Point n’est plus besoin de rédiger la notice nécrologique ni de situer la place de Malick Sall dans le palmarès de la justice voire du pays tout court : avec l’unanime, l’universel, dépit qu’il rencontre désormais dans les rangs des magistrats du Sénégal, qui l’ont écrit, et vont le dire ce jour, on peut, sans crainte d’être démenti, affirmer qu’il est la tâche humaine la plus sombre à avoir jamais mis les pieds sur la terre sénégalaise.
En plus de son ethnicisme affiché et de son inclinaison religieuse auprès de la famille Tall et autres dignitaires religieux pulars, décents et pieux, pour se servir d’eux, cet individu a poussé le bouchon plus loin encore en jouant la carte de la xénophobie, la sénégalité, contre un méritant compatriote, qui n’est autre que Souleymane Teliko, Président des magistrats du Sénégal.


A tous points de vue, le doute n’est plus permis : Malick Bédié restera ainsi dans les annales sénégalaises comme le pire salaud, traitre, larbin, incompétent, prêt à toutes les bassesses et illégalités.
Les magistrats ont raison d’exiger son départ.
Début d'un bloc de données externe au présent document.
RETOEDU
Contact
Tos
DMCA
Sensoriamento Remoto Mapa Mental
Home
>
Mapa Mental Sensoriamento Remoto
Qui, en réalité, est une demande nationale. Au nom de la salubrité publique.
Adama GAYE, Exilé politique au Caire, 2 Octobre 2020
PS : Ce qui est bon avec la levée de boucliers contre Malick Sall, c’est qu’elle nous éloigne du débat fictif sur les inondations dont on peut suspecter qu’il ne risque que de nous entraîner dans celui malvenu d’un 5-D : Débat, Distraction, Déballage, Diversion, Désordre !
C’est le comble du désordre. Dans un pays sens dessus dessous. En pleine crise. C’était ce à quoi on s’attendait le moins. A la place du 5-G, le nec plus ultra de la nouvelle technologie numérique, le Sénégal se doit de refuser de s’enfoncer dans les ténèbres que porterait celui de la 5-D. Passons aux choses sérieuses.